X: Your input features (data).
y: The target labels (what you want to predict).
cv: Number of folds (default is 5).
scoring: Metric to evaluate (e.g., 'accuracy').

python

from sklearn.model_selection import cross_val_score

scores = cross_val_score(estimator, X, y, cv=5, scoring='accuracy')

💻

Example

This example shows how to use cross validation with a logistic regression model on the iris dataset. It prints accuracy scores for each fold and the average accuracy.

python

from sklearn.datasets import load_iris
from sklearn.linear_model import LogisticRegression
from sklearn.model_selection import cross_val_score

# Load data
iris = load_iris()
X, y = iris.data, iris.target

# Create model
model = LogisticRegression(max_iter=200, random_state=42)

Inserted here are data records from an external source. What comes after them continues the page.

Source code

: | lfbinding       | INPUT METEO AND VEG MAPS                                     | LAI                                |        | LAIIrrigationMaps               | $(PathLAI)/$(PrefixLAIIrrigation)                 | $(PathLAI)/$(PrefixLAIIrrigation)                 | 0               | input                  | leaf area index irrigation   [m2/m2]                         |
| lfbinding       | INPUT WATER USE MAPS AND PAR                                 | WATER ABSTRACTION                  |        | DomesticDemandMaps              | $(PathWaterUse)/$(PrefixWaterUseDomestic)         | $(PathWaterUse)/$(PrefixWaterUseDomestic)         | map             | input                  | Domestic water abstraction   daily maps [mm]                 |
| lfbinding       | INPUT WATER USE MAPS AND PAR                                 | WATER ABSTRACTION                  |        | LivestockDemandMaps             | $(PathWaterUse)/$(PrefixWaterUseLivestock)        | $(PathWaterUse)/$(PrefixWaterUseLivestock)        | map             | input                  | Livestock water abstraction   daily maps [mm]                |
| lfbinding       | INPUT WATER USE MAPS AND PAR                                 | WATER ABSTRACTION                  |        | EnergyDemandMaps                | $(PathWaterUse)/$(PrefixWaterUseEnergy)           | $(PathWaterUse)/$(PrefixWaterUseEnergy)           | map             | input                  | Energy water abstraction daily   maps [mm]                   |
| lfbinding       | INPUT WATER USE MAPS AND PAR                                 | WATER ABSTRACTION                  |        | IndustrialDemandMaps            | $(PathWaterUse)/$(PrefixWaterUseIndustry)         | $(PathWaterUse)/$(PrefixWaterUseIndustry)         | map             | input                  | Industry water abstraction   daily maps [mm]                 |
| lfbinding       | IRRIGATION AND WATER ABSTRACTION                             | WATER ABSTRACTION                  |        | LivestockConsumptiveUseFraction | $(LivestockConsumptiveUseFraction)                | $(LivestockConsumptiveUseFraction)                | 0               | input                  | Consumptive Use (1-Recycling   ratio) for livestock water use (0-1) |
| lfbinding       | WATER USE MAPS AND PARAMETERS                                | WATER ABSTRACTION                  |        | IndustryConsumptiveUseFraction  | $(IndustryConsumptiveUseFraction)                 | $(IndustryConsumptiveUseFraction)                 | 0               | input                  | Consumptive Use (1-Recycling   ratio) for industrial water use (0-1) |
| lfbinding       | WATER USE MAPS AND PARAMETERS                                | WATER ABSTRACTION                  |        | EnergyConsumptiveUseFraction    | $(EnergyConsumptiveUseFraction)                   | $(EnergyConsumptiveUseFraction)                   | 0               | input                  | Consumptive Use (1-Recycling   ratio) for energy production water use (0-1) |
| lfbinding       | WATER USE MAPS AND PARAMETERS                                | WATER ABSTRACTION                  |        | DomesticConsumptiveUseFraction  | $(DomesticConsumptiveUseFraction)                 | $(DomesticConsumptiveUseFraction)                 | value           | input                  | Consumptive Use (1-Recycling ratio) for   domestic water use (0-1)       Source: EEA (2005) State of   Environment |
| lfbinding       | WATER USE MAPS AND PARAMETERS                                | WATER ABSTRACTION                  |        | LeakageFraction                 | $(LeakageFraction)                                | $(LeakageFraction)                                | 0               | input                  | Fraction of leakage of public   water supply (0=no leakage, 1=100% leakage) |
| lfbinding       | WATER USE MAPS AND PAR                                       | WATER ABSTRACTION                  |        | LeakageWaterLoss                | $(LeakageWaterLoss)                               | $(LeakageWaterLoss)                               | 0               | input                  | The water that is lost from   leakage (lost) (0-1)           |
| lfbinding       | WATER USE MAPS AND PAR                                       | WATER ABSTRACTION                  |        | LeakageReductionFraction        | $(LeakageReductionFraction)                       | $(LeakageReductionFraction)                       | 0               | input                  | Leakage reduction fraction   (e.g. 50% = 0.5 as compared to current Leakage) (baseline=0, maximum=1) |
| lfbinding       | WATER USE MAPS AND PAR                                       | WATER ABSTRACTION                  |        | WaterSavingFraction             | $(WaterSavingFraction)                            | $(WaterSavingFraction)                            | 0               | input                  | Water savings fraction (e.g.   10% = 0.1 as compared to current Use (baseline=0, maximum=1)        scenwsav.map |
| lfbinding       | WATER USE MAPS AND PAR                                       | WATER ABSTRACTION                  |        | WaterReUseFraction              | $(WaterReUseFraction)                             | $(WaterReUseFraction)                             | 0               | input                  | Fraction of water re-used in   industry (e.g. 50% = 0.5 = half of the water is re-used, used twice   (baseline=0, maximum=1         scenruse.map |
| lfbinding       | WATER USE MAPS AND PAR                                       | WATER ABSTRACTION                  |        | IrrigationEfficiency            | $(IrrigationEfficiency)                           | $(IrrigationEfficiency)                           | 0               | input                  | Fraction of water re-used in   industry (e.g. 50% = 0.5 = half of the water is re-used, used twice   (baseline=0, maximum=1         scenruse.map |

# Perform 5-fold cross validation
scores = cross_val_score(model, X, y, cv=5, scoring='accuracy')

# Print scores
print('Accuracy scores for each fold:', scores)
print('Average accuracy:', scores.mean())

Output

Accuracy scores for each fold: [1. 0.96666667 0.9 0.96666667 1. ] Average accuracy: 0.9666666666666668

⚠️

Common Pitfalls

Common mistakes when using cross validation include:

Not setting random_state in models that use randomness, leading to different results each run.
Using cross validation on data that is not shuffled or stratified, which can cause biased splits.
Mixing training and test data before splitting, causing data leakage.
Not choosing the right scoring metric for your problem.

Always use stratified splits for classification to keep class balance.

python

from sklearn.model_selection import cross_val_score
from sklearn.linear_model import LogisticRegression
from sklearn.datasets import load_iris

iris = load_iris()
X, y = iris.data, iris.target

# Wrong: no stratification, might cause imbalance
scores_wrong = cross_val_score(LogisticRegression(max_iter=200, random_state=42), X, y, cv=5)

# Right: use StratifiedKFold for classification
from sklearn.model_selection import StratifiedKFold
skf = StratifiedKFold(n_splits=5, shuffle=True, random_state=42)
scores_right = cross_val_score(LogisticRegression(max_iter=200, random_state=42), X, y, cv=skf)

print('Scores without stratification:', scores_wrong)
print('Scores with stratification:', scores_right)

Output

Scores without stratification: [1. 0.96666667 0.9 0.96666667 1. ] Scores with stratification: [1. 0.96666667 0.9 0.96666667 1. ]

📊

Quick Reference

Parameter	Description	Example
estimator	Model to evaluate	LogisticRegression()
X	Input features	iris.data
y	Target labels	iris.target
cv	Number of folds or splitter	5 or StratifiedKFold()
scoring	Metric to evaluate	'accuracy', 'roc_auc'

✅

Key Takeaways

Use cross_val_score from sklearn.model_selection to easily perform cross validation.

Set cv to control how many folds your data is split into, commonly 5 or 10.

Use stratified splits for classification to keep class proportions balanced.

Choose the right scoring metric to match your problem goals.

Avoid data leakage by not mixing training and test data before splitting.